Le tensioni internazionali tra Iran e Stati Uniti d’America stanno generando interrogativi concreti sulla partecipazione della nazionale iraniana ai Mondiali 2026. Il torneo, che si svolgerà fra USA, Messico e Canada, rappresenta un banco di prova delicato per la governance sportiva globale. L’Italia spera nel ripescaggio ma Infantino la gela.
Mondiali 2026, il caso Iran complica gli scenari
Al momento, la FIFA non ha ufficializzato alcuna esclusione, ma ha confermato di monitorare attentamente la situazione. Il presidente Gianni Infantino, intervenuto recentemente sul tema, ha sottolineato che “la FIFA lavora sempre per garantire lo svolgimento delle competizioni nel rispetto delle regole e della sicurezza, ma senza interferenze politiche”. Una posizione chiara che lascia intendere come una decisione drastica rappresenterebbe l’ultima opzione. Il punto critico resta l’accesso della delegazione iraniana negli Stati Uniti. Nonostante ciò, la linea ufficiale è quella di non modificare le sedi di gara, escludendo al momento soluzioni alternative richieste da Teheran.Nel caso in cui l’Iran national football team non dovesse partecipare, la FIFA starebbe valutando un meccanismo di riammissione attraverso spareggi. Secondo quanto riportato da The Athletic, una delle ipotesi più concrete prevede un mini-torneo a quattro squadre.

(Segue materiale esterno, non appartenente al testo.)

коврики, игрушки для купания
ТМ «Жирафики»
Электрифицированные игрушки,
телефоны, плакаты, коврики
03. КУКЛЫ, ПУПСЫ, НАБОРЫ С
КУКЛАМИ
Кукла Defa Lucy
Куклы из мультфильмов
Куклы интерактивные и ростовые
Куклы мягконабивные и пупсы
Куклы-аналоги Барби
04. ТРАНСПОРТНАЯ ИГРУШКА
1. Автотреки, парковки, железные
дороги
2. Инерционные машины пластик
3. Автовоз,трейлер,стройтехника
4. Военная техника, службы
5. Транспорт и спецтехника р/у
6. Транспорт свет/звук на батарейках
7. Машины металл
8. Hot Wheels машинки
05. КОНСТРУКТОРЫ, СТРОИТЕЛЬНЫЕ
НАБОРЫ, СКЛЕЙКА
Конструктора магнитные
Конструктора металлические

Ipotesi playoff: Italia coinvolta ma strada in salita
Tra queste figurerebbero Italia e Danimarca, entrambe tra le migliori escluse europee nel ranking FIFA. A completare il quadro ci sarebbero due selezioni asiatiche: Emirati Arabi Uniti e Oman. Il format prevederebbe semifinali e finale in gara secca, in programma negli Stati Uniti all’inizio di giugno. Per l’Italia si tratterebbe di affrontare inizialmente l’Oman, per poi giocarsi tutto in una possibile finale contro la Danimarca. Tuttavia, è fondamentale chiarire un aspetto: la qualificazione sarebbe estremamente difficile. Non solo per la qualità degli avversari, ma anche per il contesto. Due partite decisive in pochi giorni, senza margine di errore, rappresentano un ostacolo significativo per qualsiasi nazionale. La FIFA ha fissato una scadenza entro cui chiarire definitivamente la situazione. Entro metà maggio, la federazione iraniana dovrà confermare la propria partecipazione, pena possibili sanzioni e l’attivazione di soluzioni alternative.
Decisione attesa a maggio: Infantino gela l’Italia
Qualora la nazionale mediorientale non partecipasse al mondiale, ritirandosi dalla competizione, spetterà alla FIFA gestire la soluzione. Le dichiarazioni di Gianni Infantino gelano però l’Italia: il numero uno del calcio mondiale ha ribadito che “ogni decisione sarà presa nel rispetto dei regolamenti e dell’equità sportiva”, escludendo scorciatoie o qualificazioni automatiche. Questo significa che, anche nello scenario più favorevole, l’Italia dovrebbe comunque guadagnarsi sul campo ogni possibilità. In definitiva, si tratta di una situazione complessa, in cui politica internazionale e calcio si intrecciano in modo inevitabile. Le probabilità di vedere cambiamenti restano contenute, ma non nulle. Per gli Azzurri, si tratterebbe comunque di una opportunità complicata e tutt’altro che garantita, da affrontare con realismo e senza illusioni.